Chouchani restera à jamais un personnage aussi inoubliable qu’insaisissable, attirant les hommes par son intellect quasiment surhumain, repoussant les femmes par sa sordidité et ses comportements hors normes, dont on peut parler ad infinitum sans toucher quelque chose de concret. En conclusion, retenons pourtant de lui l’un des rares enseignements dont il est resté une trace. Voici un extrait d’une parabole rapportée par « Manitou » au nom de Chouchani : « « Qu’est-ce que la Création ? C’est comme une mère qui prend son enfant et le place loin d’elle pour qu’il apprenne à marcher. Alors le souhait de la mère est double : d’abord que son bébé apprenne à marcher… Mais en même temps… elle souhaite qu’il revienne vers elle. Alors, si cet enfant était capable d’argumenter, il dirait : « Mais Maman, je vais tomber ! » Je vais tomber implique : je vais faire… Mais c’est cela l’apprentissage. Et c’est une dure loi… Il y a le risque de la faute, c’est-à-dire du trébuchement. Et cette crainte de la mère qu’il tombe. Alors doit-elle le prendre dans les bras ? Bien sûr que non, puisqu’il faut qu’il apprenne à marcher.[3] »

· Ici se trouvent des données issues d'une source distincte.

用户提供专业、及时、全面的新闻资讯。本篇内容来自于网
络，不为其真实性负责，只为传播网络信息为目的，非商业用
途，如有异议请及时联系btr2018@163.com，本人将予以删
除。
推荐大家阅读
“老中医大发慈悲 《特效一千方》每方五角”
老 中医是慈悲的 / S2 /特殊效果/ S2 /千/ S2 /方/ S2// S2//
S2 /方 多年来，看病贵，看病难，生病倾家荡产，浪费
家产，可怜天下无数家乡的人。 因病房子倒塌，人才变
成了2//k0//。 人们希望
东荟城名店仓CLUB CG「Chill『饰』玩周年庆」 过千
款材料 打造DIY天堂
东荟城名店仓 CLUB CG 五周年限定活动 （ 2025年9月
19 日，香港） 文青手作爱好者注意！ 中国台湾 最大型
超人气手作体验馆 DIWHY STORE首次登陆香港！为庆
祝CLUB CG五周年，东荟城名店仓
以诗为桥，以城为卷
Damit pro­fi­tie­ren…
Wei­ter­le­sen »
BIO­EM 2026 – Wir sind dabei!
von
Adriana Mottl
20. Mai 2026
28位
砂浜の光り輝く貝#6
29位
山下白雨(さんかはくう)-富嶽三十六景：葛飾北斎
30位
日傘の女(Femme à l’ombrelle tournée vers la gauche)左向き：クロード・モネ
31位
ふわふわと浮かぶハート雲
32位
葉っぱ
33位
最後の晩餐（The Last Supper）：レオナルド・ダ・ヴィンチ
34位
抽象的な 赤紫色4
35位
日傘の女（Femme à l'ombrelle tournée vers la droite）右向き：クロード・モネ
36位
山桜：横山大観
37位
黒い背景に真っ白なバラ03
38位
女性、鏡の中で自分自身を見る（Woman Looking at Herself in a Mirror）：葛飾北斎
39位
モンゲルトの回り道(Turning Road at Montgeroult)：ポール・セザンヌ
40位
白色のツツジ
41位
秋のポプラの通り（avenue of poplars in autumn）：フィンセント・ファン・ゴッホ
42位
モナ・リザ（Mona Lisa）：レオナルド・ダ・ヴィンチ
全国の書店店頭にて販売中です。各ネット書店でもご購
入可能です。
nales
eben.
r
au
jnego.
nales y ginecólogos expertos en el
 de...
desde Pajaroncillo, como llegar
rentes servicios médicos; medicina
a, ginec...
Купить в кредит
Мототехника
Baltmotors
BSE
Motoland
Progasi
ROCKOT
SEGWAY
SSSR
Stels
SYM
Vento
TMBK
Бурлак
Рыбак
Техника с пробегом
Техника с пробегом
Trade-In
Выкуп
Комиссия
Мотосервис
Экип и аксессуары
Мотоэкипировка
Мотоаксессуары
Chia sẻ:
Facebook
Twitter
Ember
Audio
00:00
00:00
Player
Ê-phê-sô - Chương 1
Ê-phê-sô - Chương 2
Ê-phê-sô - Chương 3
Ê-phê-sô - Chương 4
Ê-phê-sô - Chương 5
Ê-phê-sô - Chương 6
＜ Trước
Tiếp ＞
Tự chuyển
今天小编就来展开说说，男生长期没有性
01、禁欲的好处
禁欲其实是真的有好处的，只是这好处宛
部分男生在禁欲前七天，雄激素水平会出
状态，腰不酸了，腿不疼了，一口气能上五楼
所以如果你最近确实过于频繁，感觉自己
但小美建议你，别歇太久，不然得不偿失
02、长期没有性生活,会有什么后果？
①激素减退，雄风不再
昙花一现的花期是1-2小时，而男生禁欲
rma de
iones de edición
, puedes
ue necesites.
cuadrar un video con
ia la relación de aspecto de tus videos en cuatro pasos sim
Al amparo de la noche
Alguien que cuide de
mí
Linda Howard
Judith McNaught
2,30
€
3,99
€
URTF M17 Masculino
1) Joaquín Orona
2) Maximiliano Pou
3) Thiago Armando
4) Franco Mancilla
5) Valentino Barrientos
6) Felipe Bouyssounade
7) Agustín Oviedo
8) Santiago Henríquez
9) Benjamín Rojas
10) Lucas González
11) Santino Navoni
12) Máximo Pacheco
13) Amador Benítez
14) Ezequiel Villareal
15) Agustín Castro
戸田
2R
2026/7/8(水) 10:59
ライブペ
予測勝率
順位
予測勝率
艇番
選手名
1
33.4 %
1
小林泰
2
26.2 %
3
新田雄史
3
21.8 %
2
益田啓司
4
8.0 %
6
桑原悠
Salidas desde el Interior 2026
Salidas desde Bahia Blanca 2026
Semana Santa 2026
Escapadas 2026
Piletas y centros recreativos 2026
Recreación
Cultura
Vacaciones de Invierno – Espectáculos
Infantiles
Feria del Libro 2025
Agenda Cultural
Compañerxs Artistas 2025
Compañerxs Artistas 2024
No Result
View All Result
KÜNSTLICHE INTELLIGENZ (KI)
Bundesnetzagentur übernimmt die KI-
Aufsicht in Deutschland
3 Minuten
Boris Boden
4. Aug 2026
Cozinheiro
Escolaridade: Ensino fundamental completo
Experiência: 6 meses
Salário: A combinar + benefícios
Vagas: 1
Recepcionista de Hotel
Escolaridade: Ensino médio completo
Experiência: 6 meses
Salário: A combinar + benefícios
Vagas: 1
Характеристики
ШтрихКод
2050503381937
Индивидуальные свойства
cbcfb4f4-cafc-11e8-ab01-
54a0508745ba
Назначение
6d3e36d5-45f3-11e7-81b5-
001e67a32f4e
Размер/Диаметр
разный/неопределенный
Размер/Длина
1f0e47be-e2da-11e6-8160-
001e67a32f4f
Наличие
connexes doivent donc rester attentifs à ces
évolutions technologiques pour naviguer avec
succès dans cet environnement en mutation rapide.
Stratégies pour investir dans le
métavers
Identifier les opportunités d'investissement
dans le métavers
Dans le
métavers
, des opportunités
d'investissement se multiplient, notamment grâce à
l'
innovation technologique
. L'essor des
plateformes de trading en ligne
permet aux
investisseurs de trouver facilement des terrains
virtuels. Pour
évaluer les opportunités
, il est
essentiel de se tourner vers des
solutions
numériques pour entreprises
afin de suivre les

[1] Salomon Malka, Monsieur Chouchani, p.46

[2] .Emmanuel Levinas, Transcendence et intelligibilité, p. 67-68.

[3] Cité dans l’ouvrage de Sandrine Szwarc Fascinant Chouchani, qui est la source essentielle de cet article. Ce livre est une véritable « Encyclopédie Chouchani » en 450 pages et contient à peu près tout ce qu’il est possible de connaître de Chouchani à l’époque actuelle.